Lift off for Eddington Mission to look inside the stars and search for planets like Earth
“It is not too much to hope that in the not too distant future we shall be competent to understand so simple a thing as a star” (Arthur Eddington 1926)
Following a press conference this morning (Monday 27 May 2002) in Paris, the European Space Agency confirmed the establishment of the Eddington Mission as part of its new Science programme. Astronomers, led by Professor Ian Roxburgh of Queen Mary, University of London, proposed the mission in 2000, and the Eddington Satellite is to be launched in 2007/8.
Named after the British astronomer, Sir Arthur Stanley Eddington, who laid the foundations for our understanding of how stars work, the Eddington Mission aims to answer the question Eddington asked himself in 1926:
“What appliance can pierce through the outer layers of a star and test the conditions within.” (AS Eddington, Internal Constitution of the Stars, 1926). Almost eighty years later, we have the answer.

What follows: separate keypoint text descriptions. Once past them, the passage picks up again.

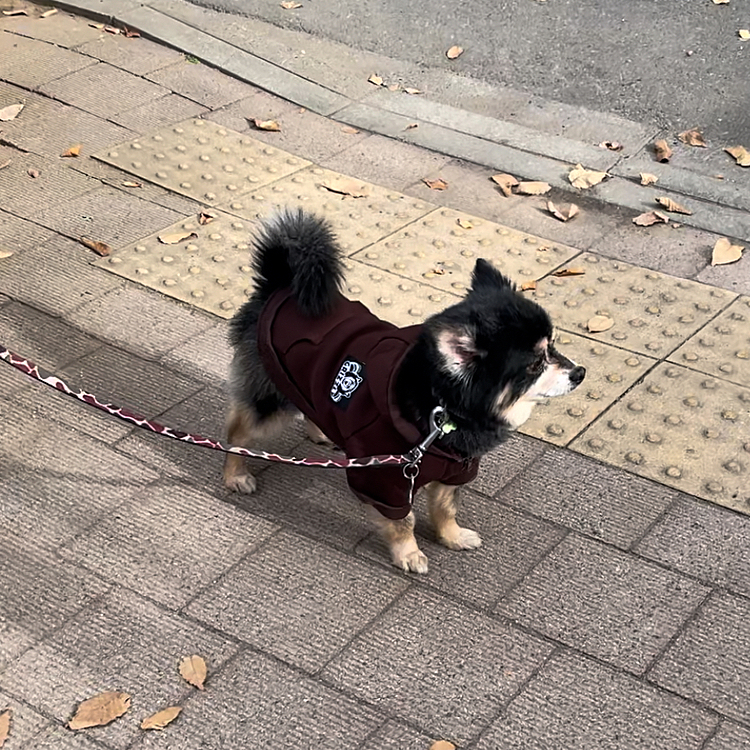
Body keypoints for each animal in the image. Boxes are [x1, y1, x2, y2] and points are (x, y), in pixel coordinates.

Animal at [223, 209, 588, 572]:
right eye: (536, 363)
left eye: (553, 346)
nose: (580, 373)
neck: (442, 410)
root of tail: (279, 284)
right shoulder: (388, 480)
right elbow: (403, 521)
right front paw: (408, 553)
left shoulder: (454, 471)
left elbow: (445, 508)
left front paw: (451, 537)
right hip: (268, 401)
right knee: (238, 433)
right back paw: (235, 475)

The Eddington satellite (consisting of four telescopes) will gaze at different regions of the sky for intervals of about two months each, observing over 200,000 stars, measuring changes in light of one part of one million, and thus allowing astronomers to work out what stars are like inside (asteroseismology). Asteroseismology is the appliance Sir Arthur Stanley Eddington sought. This will enable astronomers to understand how stars work and to use this knowledge to measure the age of stars and components of our galaxy, and to understand how elements were formed.

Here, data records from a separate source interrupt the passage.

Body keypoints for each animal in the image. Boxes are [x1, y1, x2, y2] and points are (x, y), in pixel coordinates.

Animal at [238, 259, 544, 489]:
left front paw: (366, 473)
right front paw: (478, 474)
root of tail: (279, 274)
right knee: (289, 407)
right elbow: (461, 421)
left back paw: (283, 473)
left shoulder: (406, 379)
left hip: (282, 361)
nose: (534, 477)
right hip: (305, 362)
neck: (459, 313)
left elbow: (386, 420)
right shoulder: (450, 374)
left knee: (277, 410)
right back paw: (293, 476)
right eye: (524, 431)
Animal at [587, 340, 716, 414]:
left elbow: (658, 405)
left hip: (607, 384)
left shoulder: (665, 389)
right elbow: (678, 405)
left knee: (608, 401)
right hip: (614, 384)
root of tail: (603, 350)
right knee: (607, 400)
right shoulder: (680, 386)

The Mission will then search for Earth-like planets orbiting other stars, pointing continuously at one region of the sky for three years, measuring light from over 100,000 stars and detecting the tiny decrease in light as a planet passes in front of the star. In addition the Eddington Mission will discover many larger planets and give astronomers the information to understand how the solar system was found.
Professor Ian Roxburgh, Science Co-ordinator of the Mission, said:
“The approval of the Eddington Mission is great news. I am very, very happy! I first started working on such a mission in 1982, and this is the culmination of a lot of work by a lot of scientists. At last we will be able to find planets like the Earth around other stars and to understand how stars work and how they change as they get older. Discovering the existence of planets like the Earth, with properties similar to those on Earth, is a first step towards searching for signs of life elsewhere in the Universe.”
Over fifty research groups around Europe are involved in the Eddington Mission, including eight from the UK. Ian Roxburgh, Keith Horne (University of St Andrews) and Gerry Gilmore (University of Cambridge) are part of the Eddington Science Team that has been developing the Mission. It is under the overall direction of the European Space Agency Study Scientist Fabio Favata.